Give us today our daily bread.
Forgive us our debts,
as we also have forgiven our debtors.
And lead us not into temptation,
but deliver us from the evil one.’
For if you forgive men when they sin against you,

your heavenly Father will also forgive you.

But if you do not forgive men their sins,

your Father will not forgive your sins.”

So maybe I am wrong.

Maybe I am supposed to just say prayers that are written out.

Yet my heart says no.

Those are great for the days I feel empty, tired, uninspired yet still want to worship my Heavenly Father.

Going back to the Bible, The book of John is filled with words of Jesus just speaking plainly to God.

John 17:1-5 (KJV)

“1These words spake Jesus, and lifted up his eyes to heaven, and said, Father, the hour is come; glorify thy Son, that thy Son also may glorify thee:

 2As thou hast given him power over all flesh, that he should give eternal life to as many as thou hast given him.

 3And this is life eternal, that they might know thee the only true God, and Jesus Christ, whom thou hast sent.

 4I have glorified thee on the earth: I have finished the work which thou gavest me to do.

 5And now, O Father, glorify thou me with thine own self with the glory which I had with thee before the world was.”

Now I do not place myself anywhere near being equal to Jesus, for that is impossible, but I do try to follow what He does.

If He prays in a way of speaking His heart to God, He is my prime example and I should follow in those ways correct?

I kneel when I pray.

I know in the Bible there are many ways people prayed.

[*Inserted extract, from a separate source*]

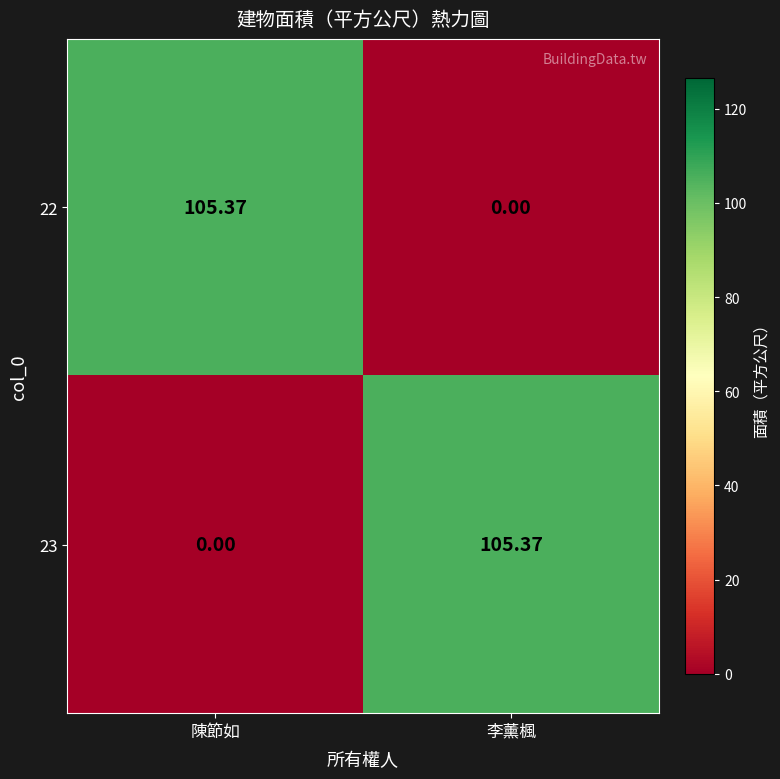

How many series are shown in this chart?

2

“For the choir director: A psalm of the descendants of Korah. Come, everyone, and clap your hands for joy! Shout to God with joyful praise! Psalm 47:1

“The Levites stood and praised the Lord with a loud shout” 2 Chronicles 20:19

“So wherever you assemble, I want men to pray with holy hands lifted up to God, free from anger and controversy” 1 Timothy 2:8

“There he told them, ‘Pray that you will not be overcome by temptation.’ He walked away, about a stone’s throw, and knelt down and prayed” Luke 22:40-41

So many ways to honor and praise Him.

I just want to do it right for He is my Lord and Savior.


I plan on continuing to pray with my heart to the Lord daily.

Just wondering if others do the same.